Monday, December 28, 2009

British Drama Features Controversial Gay "Pioneer" Quentin Crisp

Quentin Crisp
The UK television network ITV will be airing the drama, "An Englishman in New York", starring John Hurt, Cynthia Nixon and Swoosie Kurtz tonight, based on the life of the late Quentin Crisp, author of the semi-auotbiographical, book "The Naked Civil Servant", much to the consternation of  British LGBT rights activists.

In the decades before and early years following Stonewall and the modern gay rights movement, there were few, if any, positive depictions of gays and lesbians in the media. "The Naked Civil Servant" was later made into a film, starring John Hurt in his first portrayal of Crisp in 1975, making Crisp an international celebrity.

During the 60's and 70's the only openly gay man any of us had as a role model was Quentin Crisp, who was a frequent guest on TV talk shows like the "Dick Cavett Show" and "The Tonight Show with Johnny Carson". It was a mixed blessing.

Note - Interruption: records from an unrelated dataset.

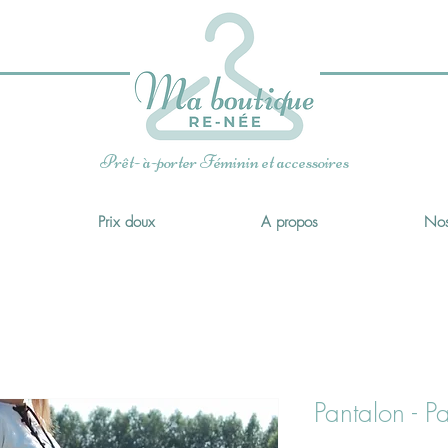
x
Prêt- à-porter Féminin et accessoires
Prix doux
A propos
Nos
Pantalon - Pat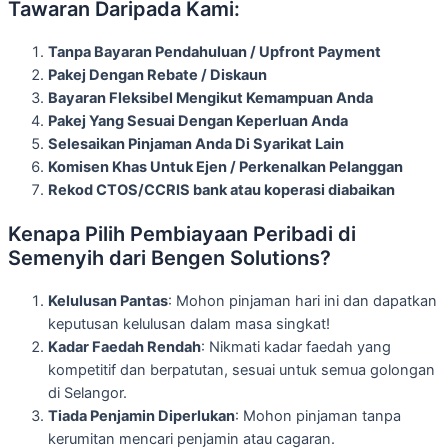
Tawaran Daripada Kami:
Tanpa Bayaran Pendahuluan / Upfront Payment
Pakej Dengan Rebate / Diskaun
Bayaran Fleksibel Mengikut Kemampuan Anda
Pakej Yang Sesuai Dengan Keperluan Anda
Selesaikan Pinjaman Anda Di Syarikat Lain
Komisen Khas Untuk Ejen / Perkenalkan Pelanggan
Rekod CTOS/CCRIS bank atau koperasi diabaikan
Kenapa Pilih Pembiayaan Peribadi di
Semenyih dari Bengen Solutions?
Kelulusan Pantas
: Mohon pinjaman hari ini dan dapatkan
keputusan kelulusan dalam masa singkat!
Kadar Faedah Rendah
: Nikmati kadar faedah yang
kompetitif dan berpatutan, sesuai untuk semua golongan
di Selangor.
Tiada Penjamin Diperlukan
: Mohon pinjaman tanpa
kerumitan mencari penjamin atau cagaran.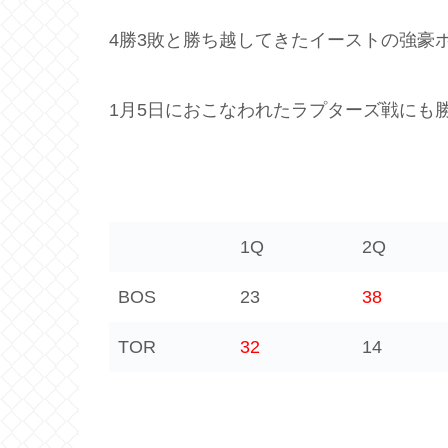
4勝3敗と勝ち越してきたイーストの強豪
1月5日におこなわれたラプターズ戦にも
1Q
2Q
BOS
23
38
TOR
32
14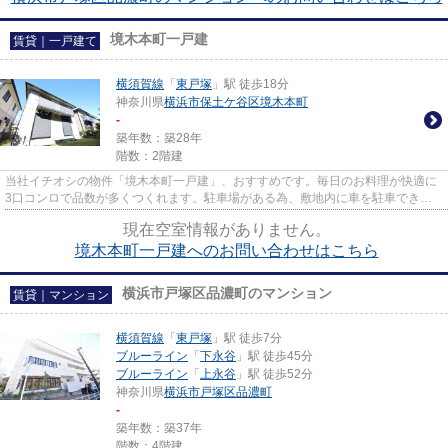
境木本町一戸建
賃貸｜一戸建て
横須賀線
「
東戸塚
」駅 徒歩18分
神奈川県
横浜市保土ケ谷区
境木本町
-
築年数：築28年
階数：2階建
当社イチオシの物件「境木本町一戸建」、おすすめです。毎日のお料理が快適に
3口コンロで品数が多くつくれます。駐車場がある為、敷地内に車を駐車できま
す。強度の高い軽量鉄骨造、安...
現在空室情報がありません。
境木本町一戸建へのお問い合わせはこちら
横浜市戸塚区品濃町のマンション
賃貸｜マンション
横須賀線
「
東戸塚
」駅 徒歩7分
ブルーライン
「
下永谷
」駅 徒歩45分
ブルーライン
「
上永谷
」駅 徒歩52分
神奈川県
横浜市戸塚区
品濃町
-
築年数：築37年
階数：4階建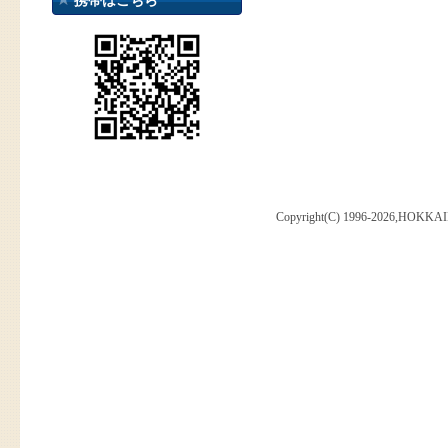
携帯はこちら
Copyright(C) 1996-2026,HOKKAI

While Crisp was defiantly out in a very public way, he was very old school in his self-loathing as a gay man. His flamboyant style, which included wearing makeup and nail polish as a boy, made him the frequent target of abuse in school, which would shape his self-perception for the rest of his 90-year life.

British LGBT rights activist Peter Tatchell of OutRage! accuses the ITV bio-drama of sanitizing Crisps controversial life in tonight's airing of "An Englishman in New York". In a press release sent out Monday morning, Tatchell says, "Quentin Crisp was a contradictory, infuriating figure. Although astonishingly brave and defiant as an out gay man in the 1930s and 40s, he was later defiantly self-obsessed, homophobic and reactionary. Quentin denounced the gay rights movement and slammed homosexuality as 'a terrible disease'; adding that 'the world would be better without homosexuals."

Tatchell's press release goes on to say:

"This is a good film, with another stunning performance by John Hurt, but it sanitises Crisp's ignorant, pompous homophobia. Quentin disparaged homosexuality as an illness, affliction, burden, curse and abnormality. He regarded himself as 'disfigured' by his gayness. He never spoke out for gay rights or supported any gay equality cause," added Mr Tatchell.

"An Englishman in New York invites us to admire Crisp as a hero and pioneer. By the time he moved to the United States he had ceased to be either heroic or pioneering. He turned into an ever-more bitter, self-obsessed person who resented that they way millions of gay people had come out and stolen his limelight.
"Quentin hated the fact that he was no longer unique - no longer the only visible queer on the block. For this reason, he loathed the gay liberation movement of the 1960s and 1970s. It had encouraged and empowered the mass coming out of lesbian, gay, bisexual and transgender (LGBT) people. He disliked being over-taken and over-shadowed by others; dismissing the new generations of out and proud gay people as johnny-come-latelys.

"He never backed any campaign against homophobic discrimination or violence, and he declined to condemn anti-gay politicians and preachers.

"Quentin Crisp is no gay icon. The true icons and pioneers of the modern British gay community are heroes like Allan Horsfall and Antony Grey. They were the driving forces of the first gay rights organisations in Britain - the North West Homosexual Law Reform Committee set up in 1964 and the Homosexual Law Reform Society, established earlier in 1958. These two men, who are still alive and have never received the public recognition they deserve, have done far more for gay dignity and advancement than Quentin Crisp.

"Crisp is a pale shadow of US gay rights trailblazers like Harry Hay, Frank Kameny, Del Martin and Phyllis Lyon.

"The film acknowledges that Crisp disgracefully dismissed Aids as a 'fad', at a time when thousands of gay men were dying and the US government was largely ignoring the epidemic. Sadly, it ignores his ridiculing of the gay liberation movement and his dismissal of the struggle for lesbian and gay equal rights.

"Echoing the worst homophobes, Crisp said that gay men were incapable of love and incapable of caring about other people. The supposed lack of altruism among gay men was, according to Quentin, because they had 'feminine minds.' He was a misogynist, as well as a homophobe.

"In 1997, he told The Times that he would advise parents to abort a foetus if could be shown to be genetically predetermined to be gay: 'If it (homosexuality) can be avoided, I think it should be.'

"Compared to The Naked Civil Servant, this is a much less satisfying film, partly because it portrays Quentin true to life, as a much less sympathetic warts-and-all character, which is what he became in the latter part of his life," said Mr Tatchell.